In the previous lesson we learned largely about concepts. Today, we will be practising what we have learned in a deeper fashion.

Elbow Warm Up

Let’s open up the file(s) in the 01-Ins_Elbow_Warm_Up folder to get started.

You might need to install these libraries to get your visualization to work:

  1. Activate your conda dev: conda activate dev
  2. Run: conda install -c pyviz hvplot
  3. Then run your Jupyter Notebook: jupyter notebook

Scaling Data

Let’s open up the file(s) in the 03-Ins_Scaling_Data folder to get started.

What is Principal Component Analysis (PCA)?

PCA is a dimensionality reduction method used to reduce the number of input variables from a dataset for a ML model.
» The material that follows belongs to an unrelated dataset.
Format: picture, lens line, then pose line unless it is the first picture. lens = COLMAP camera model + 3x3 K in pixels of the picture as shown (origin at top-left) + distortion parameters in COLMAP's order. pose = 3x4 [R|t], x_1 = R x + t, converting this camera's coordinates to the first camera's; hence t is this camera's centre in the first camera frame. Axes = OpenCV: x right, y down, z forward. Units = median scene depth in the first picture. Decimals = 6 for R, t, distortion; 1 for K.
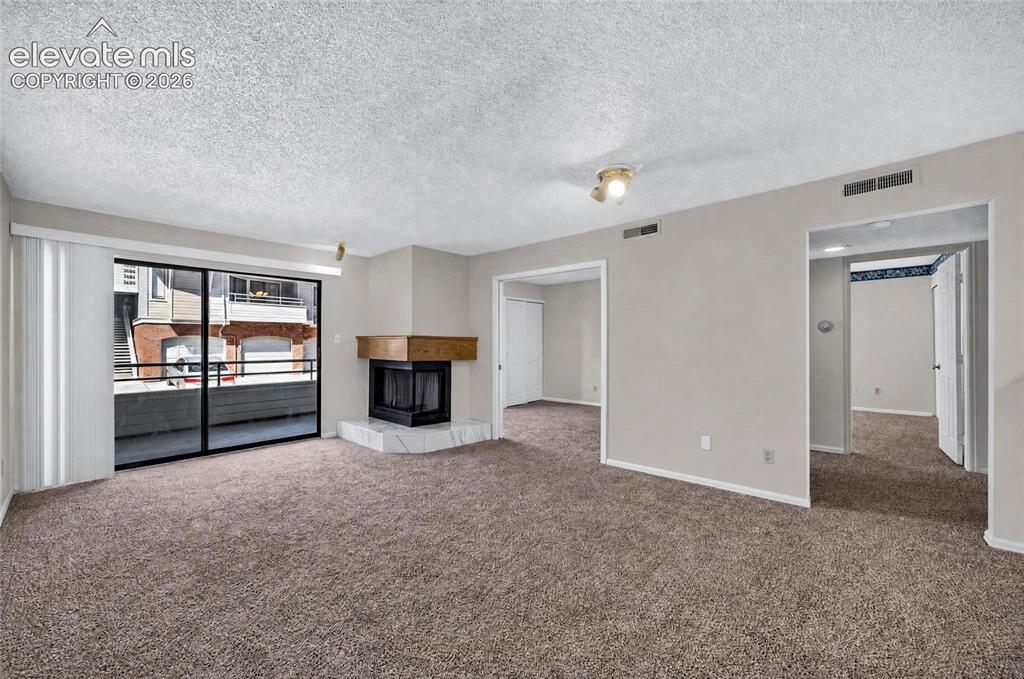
lens RADIAL K [[402.1, 0, 493.0], [0, 402.1, 342.4], [0, 0, 1]] dist [-0.006181, 0.001891]
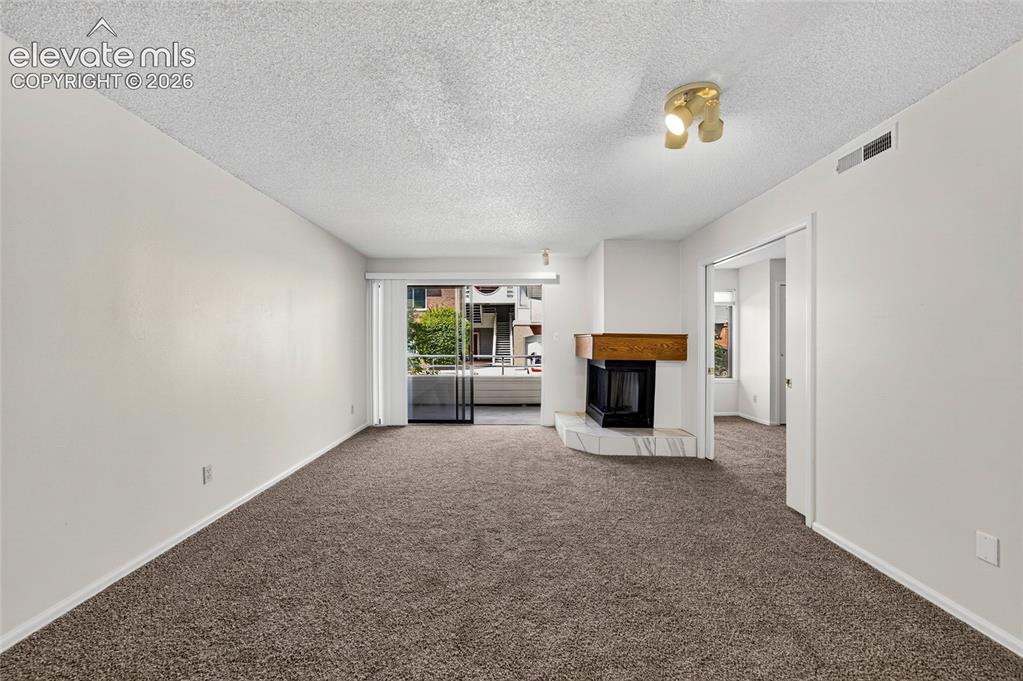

Why would we want to reduce the number of dimensions (input variables) in a ML model?

Supposed you’re building a model to predict who would win between 2 basketball teams. There are hundreds of parameters that we will need to consider in a game, such as field goal attempts, pass completion and so forth.

We know that to win a basketball game, the team stats must contribute to the team’s points. However, not all stats are weighed equal to contributing to points.

  • Defensive rebounds will weigh less to a team’s 3-points made if we want to create a model to predict who would win by points.

To treat every parameter as equal weights is a massive mistake in ML, and we would prefer to reduce the number of dimensions (input variables) in our model to:

  • Reduce noise from the data
  • Prevent overfitting
    • Overfitting is a phenomenon where we train the model to be highly accurate with training data but it couldn’t replicate the accuracy when the model is used practically.
    • Overfitting happens when the model we trained is too biased with our training data, and we’ll need to reduce the number of input variables to allow room for the model to variate properly.
    • For example, NFL hail mary plays.
      • Hail mary is a desperation play, usually conducted by a losing team, to try to do a long pass touch down that has a very high risk of turning the ball over.
        • Between 2009 and 2020, there were 193 attempts with 16 produced touchdowns
      • If I’m predicting a future NFL game, should I consider hail mary plays as part of my model?
        • Typically not, because hail mary plays are outside the norm of regular games, and you can’t predict if it would happen in tomorrow’s game with today’s data. It will not be a principal component within my model.
        • This can only work if you’re doing real-time predictions for next play.

PCA will be covered heavily in the next lesson.

Preprocessing Data

Let’s open up the file(s) in the 04-Evr_Preprocessing folder to get started.

Clustering Complex Data

Let’s open up the file(s) in the 06-Ins-Complex-Data folder to get started.

In ML, there are many ways to do clustering. We will look at BIRCH and Agglomerative Clustering.

What is hierarchical clustering?

  • Hierarchical clustering is about categorizing data using a tree. The hierarchies show the similar relationships of each other.

Balanced Interative Reducing and Clustering using Hierarchies (BIRCH)

Ref: https://scikit-learn.org/stable/modules/generated/sklearn.cluster.Birch.html

BIRCH is a top-down approach, where a single, all-inclusive cluster is broken down into k clusters.

BIRCH does not have an inertia score. Here’s a reference to clustering performance evaluation: https://scikit-learn.org/stable/modules/clustering.html#clustering-performance-evaluation

Agglomerative Clustering

Ref: https://scikit-learn.org/stable/modules/generated/sklearn.cluster.AgglomerativeClustering.html#sklearn.cluster.AgglomerativeClustering

Agglomerative clustering starts from the bottom up approach, as each point is considered as an individual cluster and it will merge the closest pair of clusters until K clusters are left.

Calinski-Harabasz Index (Variance Ratio Criterion)

Ref: https://scikit-learn.org/stable/modules/clustering.html#calinski-harabasz-index

  • A higher Calinski-Harabasz score relates to a model with better defined clusters.
  • The index is the ratio of the sum of between-clusters dispersion and of within-cluster dispersion for all clusters, where dispersion is defined as the sum of distance squared.
  • Advantages:
    • Score is higher when clusters are dense and well separated.
    • Score is fast to compute.
  • Drawbacks:
    • Score is generally higher for convex clusters than other concepts of clusters, such as density based clusters.

In my notes, I created visualizations on how you can use the Calinski-Harabasz score to determine the optimal number of clusters.

  • In truth, data scientists use a variety of ways to determine the number of optimal clusters in unsupervised learning.